◆ **Directions for this task**:
Reproduce every line of text in the material below word for word, leaving out the pictures.

** START OF Records **

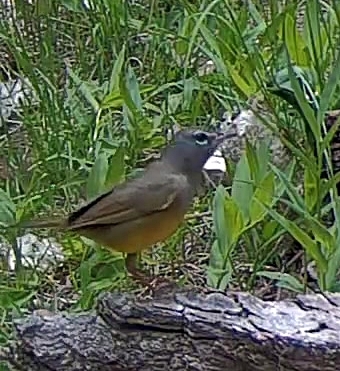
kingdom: Animalia
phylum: Chordata
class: Aves
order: Passeriformes
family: Parulidae
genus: Geothlypis
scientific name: Geothlypis tolmiei
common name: Macgillivray's warbler
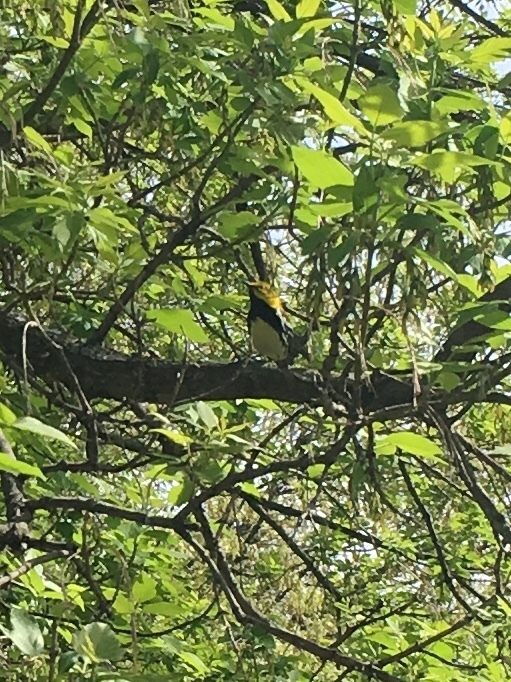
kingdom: Animalia
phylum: Chordata
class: Aves
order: Passeriformes
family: Parulidae
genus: Setophaga
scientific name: Setophaga virens
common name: Black-throated green warbler
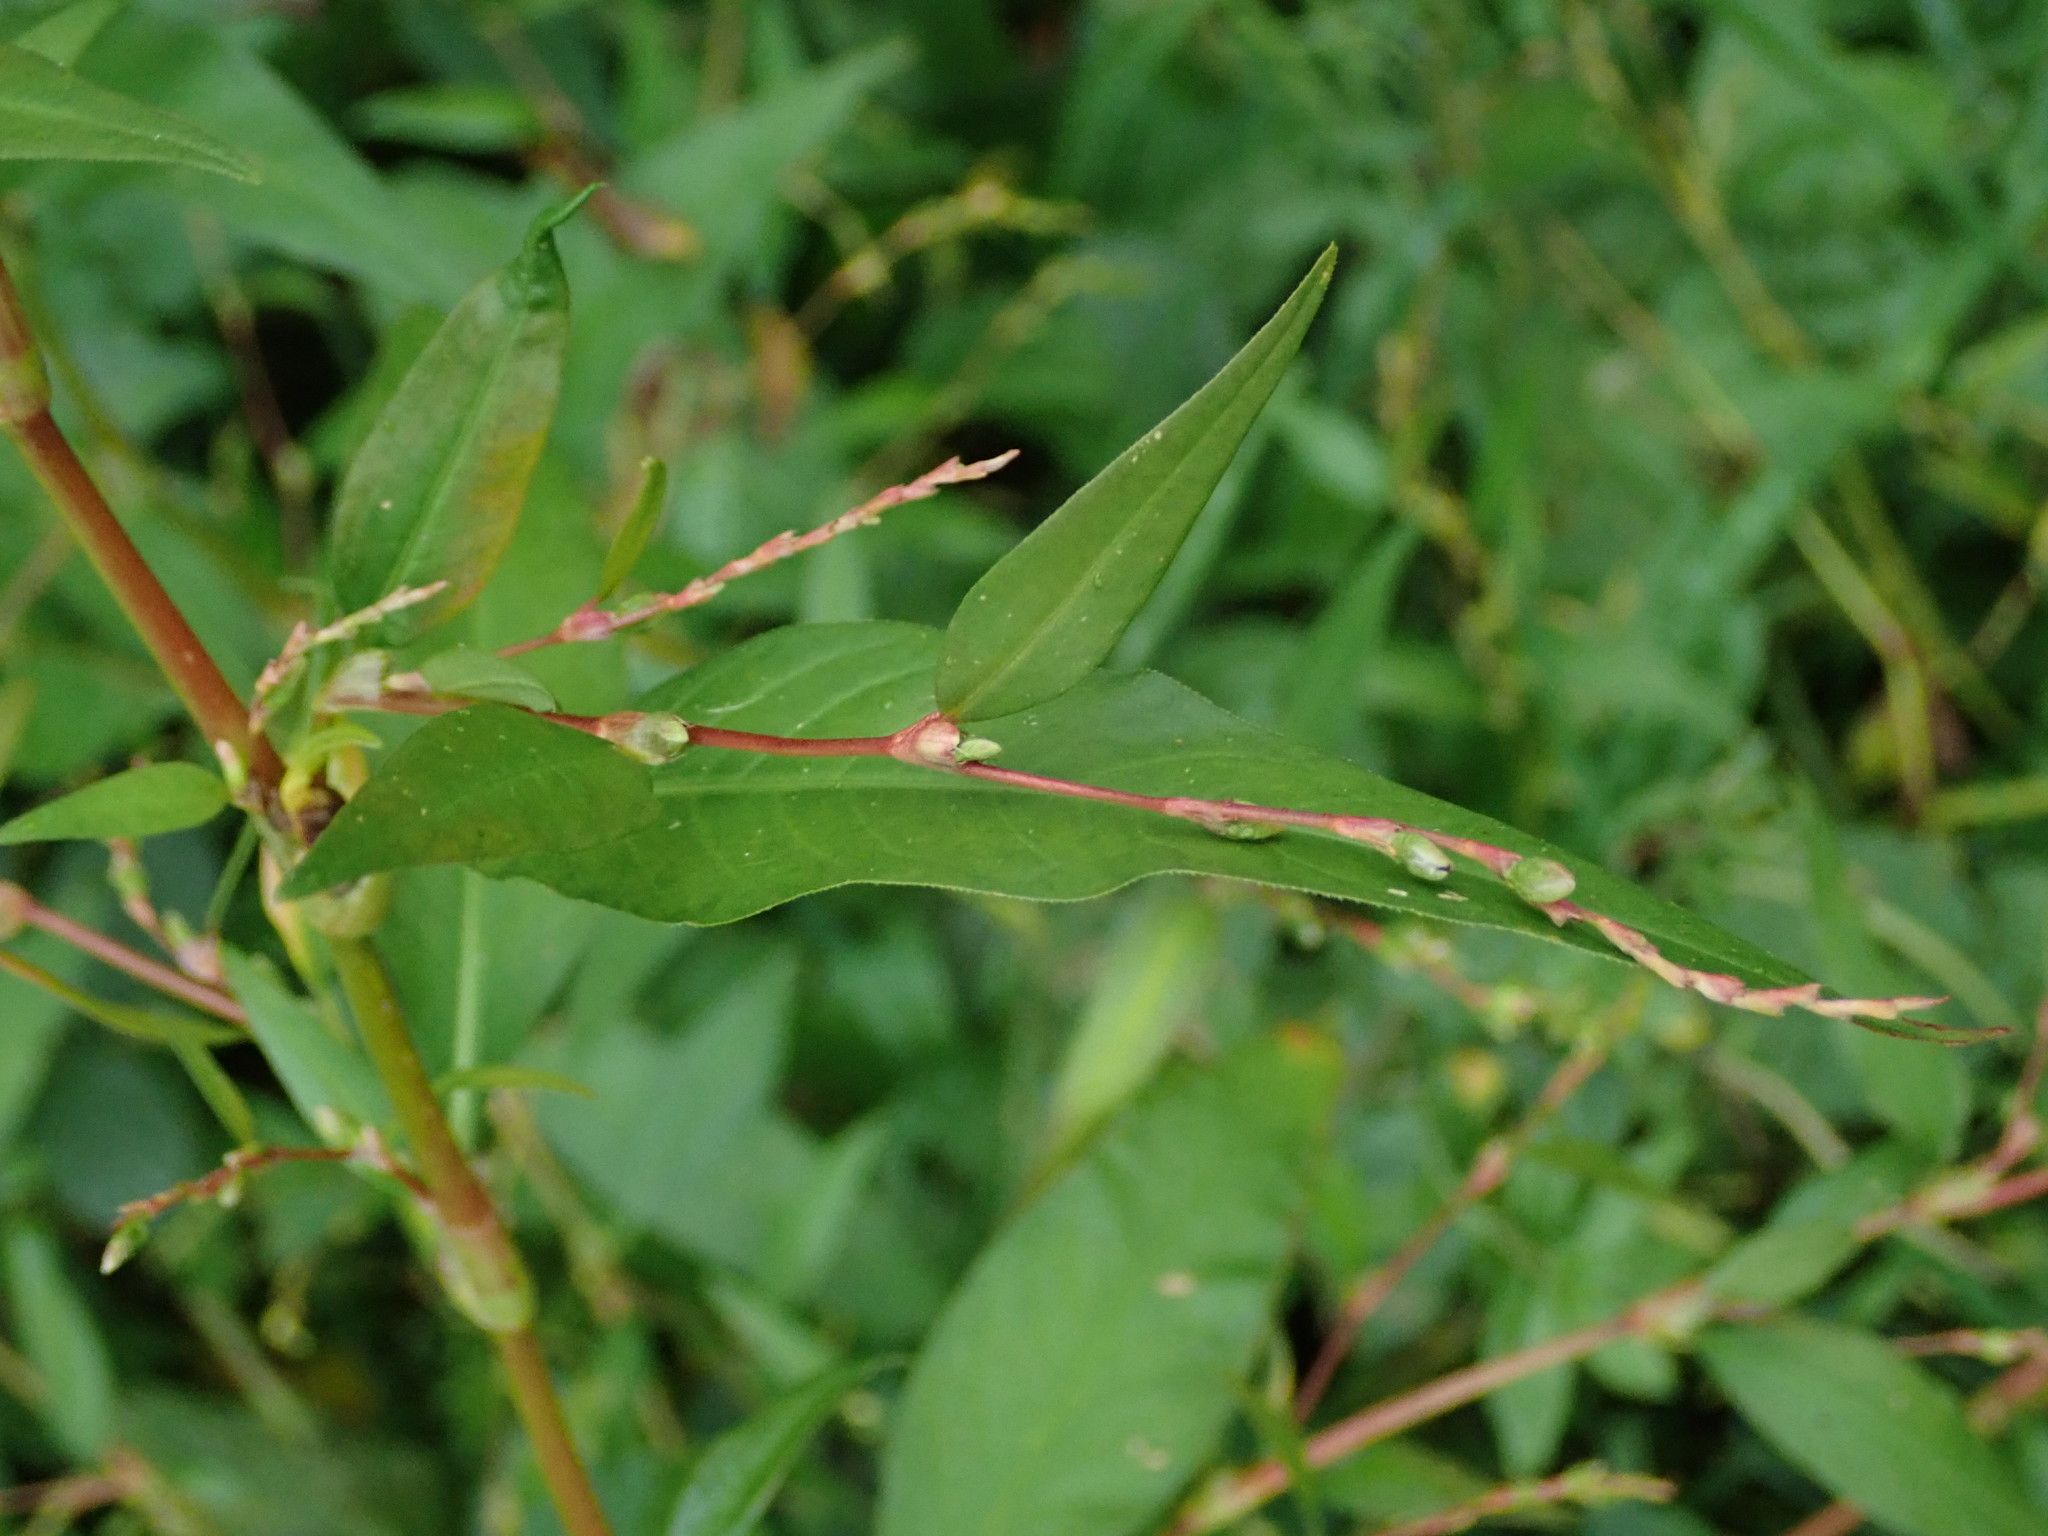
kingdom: Plantae
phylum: Tracheophyta
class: Magnoliopsida
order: Caryophyllales
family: Polygonaceae
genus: Persicaria
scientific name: Persicaria hydropiper
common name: Water-pepper
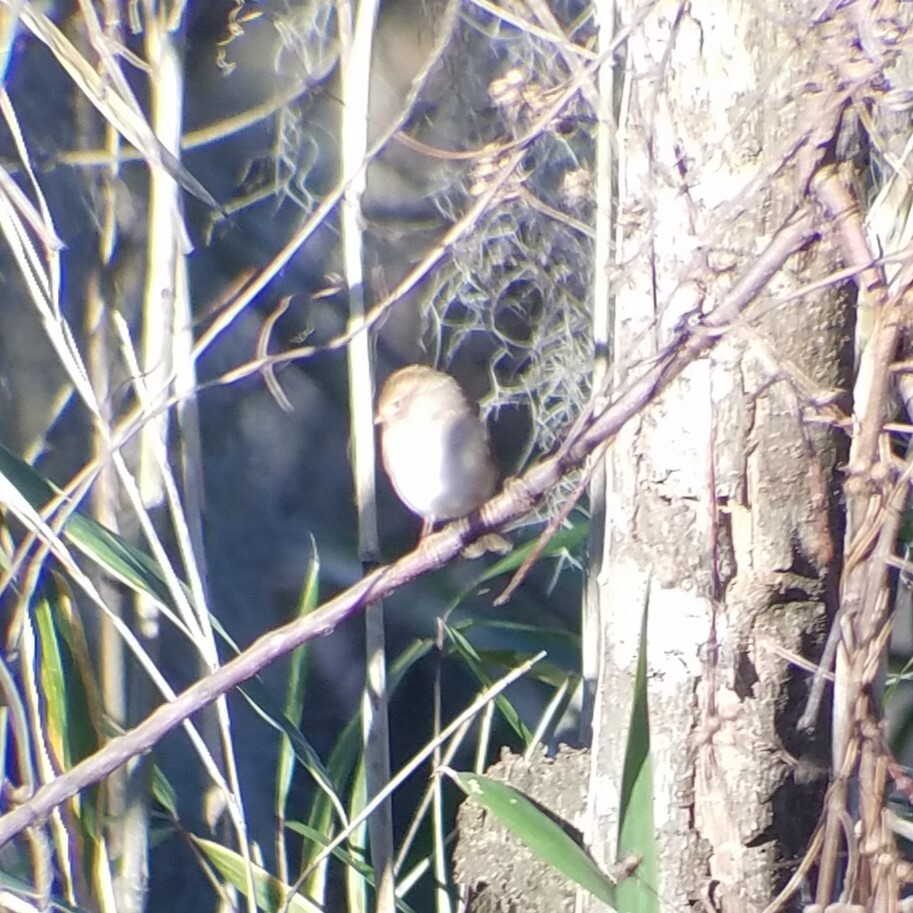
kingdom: Animalia
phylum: Chordata
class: Aves
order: Passeriformes
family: Passerellidae
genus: Spizella
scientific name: Spizella pusilla
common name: Field sparrow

** END OF Records **

◆ **Task response**:
kingdom: Animalia
phylum: Chordata
class: Aves
order: Passeriformes
family: Parulidae
genus: Geothlypis
scientific name: Geothlypis tolmiei
common name: Macgillivray's warbler
kingdom: Animalia
phylum: Chordata
class: Aves
order: Passeriformes
family: Parulidae
genus: Setophaga
scientific name: Setophaga virens
common name: Black-throated green warbler
kingdom: Plantae
phylum: Tracheophyta
class: Magnoliopsida
order: Caryophyllales
family: Polygonaceae
genus: Persicaria
scientific name: Persicaria hydropiper
common name: Water-pepper
kingdom: Animalia
phylum: Chordata
class: Aves
order: Passeriformes
family: Passerellidae
genus: Spizella
scientific name: Spizella pusilla
common name: Field sparrow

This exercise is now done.